The researchers’ first step was to watch cancer cells under a microscope as they underwent apoptosis. Collaborating with Steven D. Cappell, Ph.D., Stadtman Investigator in the Laboratory of Cancer Biology and Genetics, who applies state-of-the-art live-cell imaging approaches in his cell cycle research, they saw the nuclei of dying cells swell dramatically and then burst, spewing their DNA and other contents into their surroundings.
In mice, Yang’s team found that the contents released from burst nuclei triggered growth-promoting signaling in nearby mammary tumor cells and accelerated the growth of metastatic tumors. They traced these effects to a molecule called S100a4, which clung to protein-wrapped strands of DNA called chromatin.
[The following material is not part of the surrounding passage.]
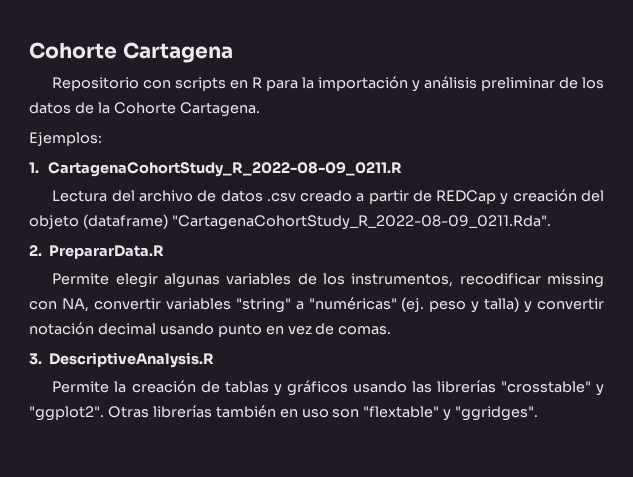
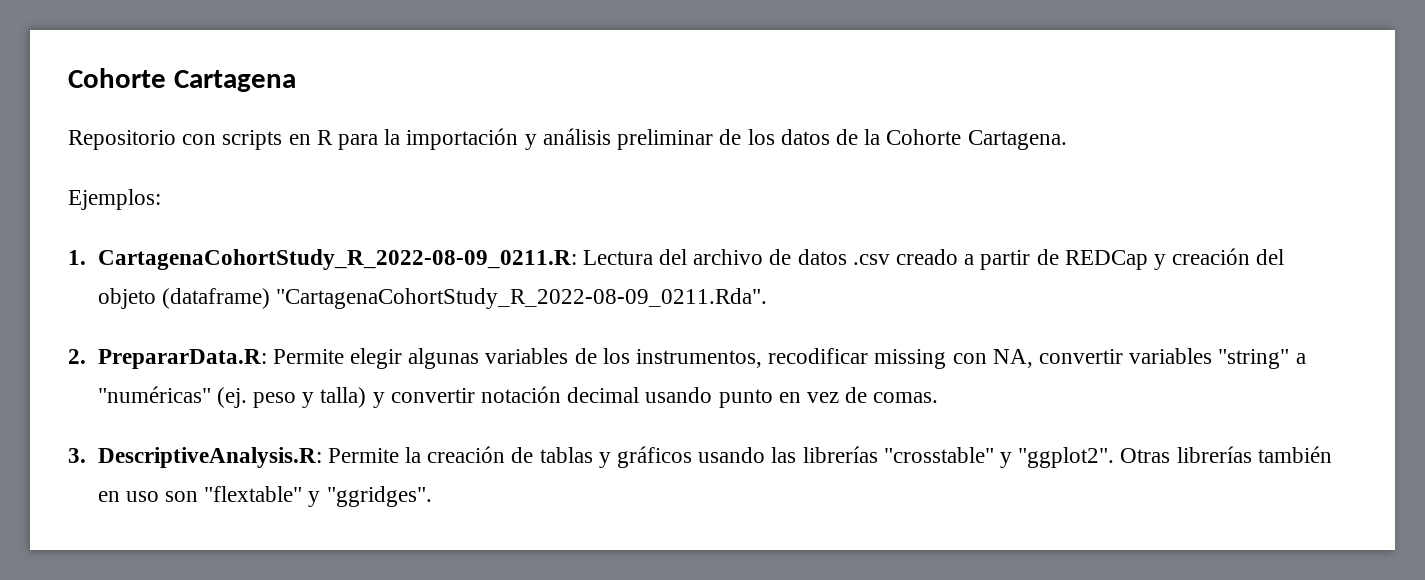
[47,162,402,177] CartagenaCohortStudy_R_2022-08-09_0211.R // -> [97,249,577,270] CartagenaCohortStudy_R_2022-08-09_0211.R:
[49,245,165,259] PrepararData.R // -> [97,349,267,369] PrepararData.R:
[49,352,215,368] DescriptiveAnalysis.R // -> [97,447,322,468] DescriptiveAnalysis.R:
The team suspects apoptotic cells may also help drive the growth of metastatic tumors in humans. In an analysis of tumor samples from patients with breast or lung cancer, they found that outcomes tended to be worse when the genetic activity of patients’ tumors indicated a high level of apoptosis-induced nuclear expulsion.
The team has identified the molecular pathway that cancer cells use to detect and respond to the signals released by dying cells. They say it may be possible to block those signals to prevent cells that die during cancer therapy from provoking the growth of any cancer cells that remain.